The Manual Roll is a skateboarding technique in which a rider balances on the rear wheels as part of a larger trick sequence. The maneuver is derived from the manual, a technique in which the rider maintains balance on the rear wheels without allowing the tail of the skateboard to touch the ground.
Unlike a manual performed in isolation, the manual roll is typically incorporated into other tricks, such as ollie variations or transfers between obstacles, increasing both technical difficulty and stylistic complexity.

==History==
The manual roll is credited to Pat Ngoho, who developed the technique in the late 1970s.
==Usage and technique==
The manual roll is considered properly executed when the rider maintains controlled balance on the rear wheels without scraping the tail of the skateboard. The technique is used across multiple disciplines of skateboarding, including street, transition, and pool skating.
==Impact on Skateboarding==
The manual roll has been cited as an influential technique in the development of modern skateboarding, particularly in the progression of technical, combination-based tricks. It is often discussed alongside foundational maneuvers such as the ollie and the kickflip, which contributed to the evolution of contemporary skateboarding styles.
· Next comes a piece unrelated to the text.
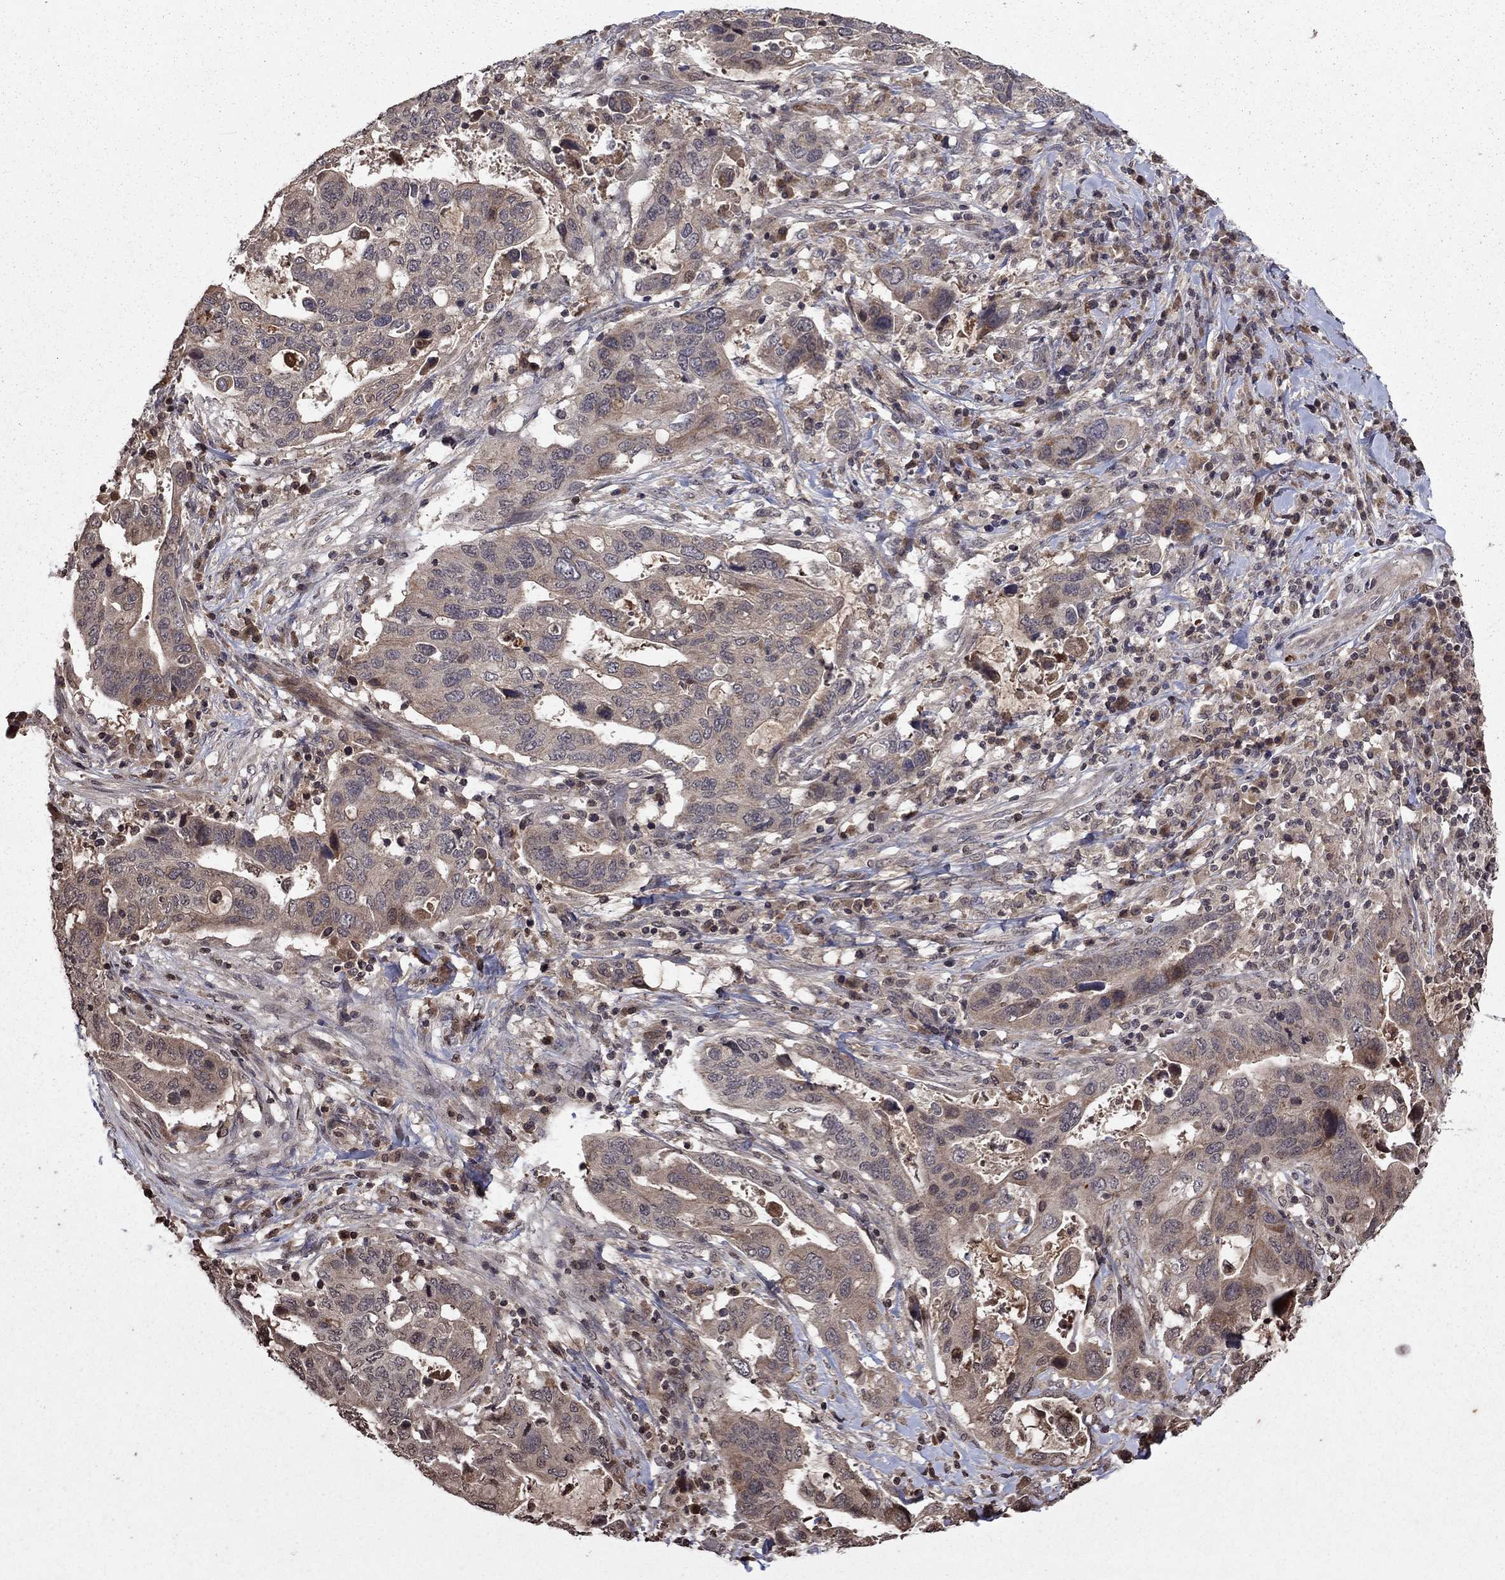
{"staining": {"intensity": "weak", "quantity": "25%-75%", "location": "cytoplasmic/membranous"}, "tissue": "stomach cancer", "cell_type": "Tumor cells", "image_type": "cancer", "snomed": [{"axis": "morphology", "description": "Adenocarcinoma, NOS"}, {"axis": "topography", "description": "Stomach"}], "caption": "Immunohistochemical staining of stomach cancer reveals weak cytoplasmic/membranous protein expression in approximately 25%-75% of tumor cells.", "gene": "NLGN1", "patient": {"sex": "male", "age": 54}}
==Competitions and Events==
Manual‑based tricks, including variations of the manual roll, have been showcased in skateboarding contests that emphasize technical balance and trick combinations. One of the earliest and most prominent examples is Red Bull Manny Mania, a competition series focused on technical manual skateboarding organized by Red Bull. First held in 2007 in Venice Beach and other U.S. cities, the event has featured pro and amateur skaters performing manual tricks over custom obstacles and has returned in subsequent years to celebrate technical manual skating. At pro stops, established skaters such as Joey Brezinski and Ronnie Creager have competed for top honors, while later editions have included digital and amateur formats to broaden participation and highlight progression in manual technique.